Fabuła straszna, jedynie film trzyma poziom do momentu śmierci wariata, który z tego filmu był najlepszy, gadał o teoriach spiskowych, opowiadał co się dzieje itd. 3/10 za scenariusz, efekty mnie tak wynudziły i w ogole nie zachwyciły, że postanowiłem ich w ogole nie oceniać.
Dałem filmowi 3/10.
Najlepszy efekt z tego filmu to spadające ogniste kule w parku jolołston, które tylko raz się pojawiają:/
Z calym szacunkiem, ale chyba nie uznajesz mojego prawa do posiadania wlasnej opinii i nie przeczytales uwaznie mojej wypowiedzi. A co do nazwania, coz, przezyje jakos. Dzieci neo jak wiadomo nie cechuje roznica zdan tylko inny typ zachowan.
Przeczysz sama sobie. Dlaczego Ty możesz mieć "prawa do posiadania własnej opinii", a innych którzy mają odmienne zdanie nazywasz dziećmi neostrady? Co raczej ma pejoratywne zabarwienie. Mnie możesz co najwyżej nazwać dzieckiem CB-Radia, a i tak uważam, że film wybitny nie jest, co już przedstawiałem w innych wątkach
nie odmienne nazywam dziecmi neostrady ludzi, ktorzy wchodza na podobne fora i oceniaja film mimo ze go nie widzieli nigdy, tylko po to by wkur**ac ludzi. Jeszcze raz, czytaj uwaznie. Bo wiekszosc opinii na forach i negatywnych i pozytywnych, a mi Twoja opinia wisi, co jak powiedzialam za pierwszym razem, film moze sie nie podobac.
Nie ludzi ktorzy maja odmienne zdanie, i do Ciebie mozna byloby powiedziec ,,czytaj uwaznie''. Ludzi ktorzy wchodza na fora tylko i wylacznie by denerwowac ludzi, a ktorzy nawet filmu nie widzieli. Napisalam ze film sie moze nie podobac, prawo do wlasnego zdania ma kazdy. Jednak duzo wypowiedzi wskazuje na to, ze ludzie wchodza tylko po to, zeby sie zrec z innymi, a filmu na oczy nie widzieli. To sa dzieci neo. A jezeli tak dotkniety jednym slowem (bo chyba nie moja wypowiedzia, bo widac ze nie przeczytales, jak zreszta Twoj poprzednik) to bez urazy, ale moze cos jest nie tak?
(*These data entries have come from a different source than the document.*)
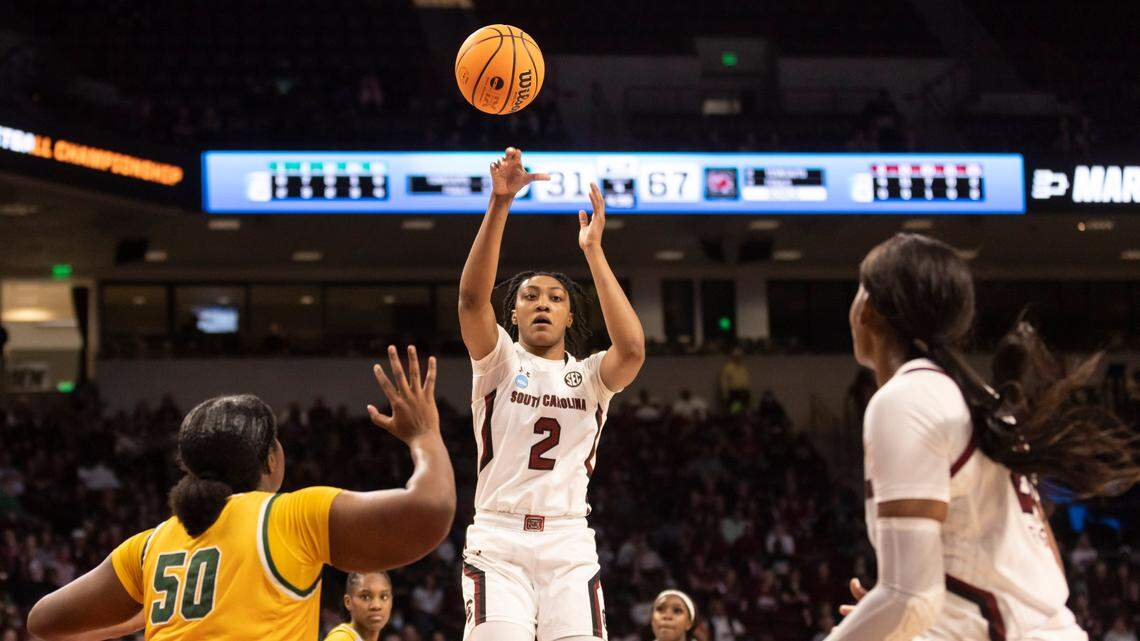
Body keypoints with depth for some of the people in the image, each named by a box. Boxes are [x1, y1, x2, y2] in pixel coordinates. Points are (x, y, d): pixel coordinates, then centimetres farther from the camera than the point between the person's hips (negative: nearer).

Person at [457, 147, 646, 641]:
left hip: (569, 547, 2)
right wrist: (499, 204, -23)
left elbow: (632, 348, -13)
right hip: (497, 542, -2)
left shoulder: (589, 375, 10)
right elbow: (472, 297, -12)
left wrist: (593, 251, -12)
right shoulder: (499, 362, 7)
Mi sie nie chce zrec, nie mam nadmiaru czasu, wiec na tym koniec, jak ktos powazny to przeczyta, to raczej zalapie.
A co do filmu mam wraznie, ze moze niektorzy wymagaja za duzo od tego typu filmow? Filmy katastroficzne maja jednak swoje wymagania, mi sie wydaje, ze nie ma sensu wsadzac nazbyt duzo fabuly w ten typ filmu. Moim zdaniem jak na swoj gatunek film jest swietny i mial niezla fabule. Owszem, sa lepsze filmy, ale chyba nie bedziemy porownywac np. ,,Wulkanu'' do ,,Pianisty'' albo ,,Skazanych na Shawshank''? Moim zdaniem akurat wszystko jest jak nalezy. A opiniami sie nie radze przjmowac, zawsze znajdzie sie ktos, komu nie bd nic pasowac. Tyle ze jak nie lubi sie tego rodzaju filmow, to po prostu nie powinno sie wyrzucac kasy i isc na nie do kina, bo z gory wiadomo, ze raczej dramatu psychologicznego tam sie nie ujrzy raczej.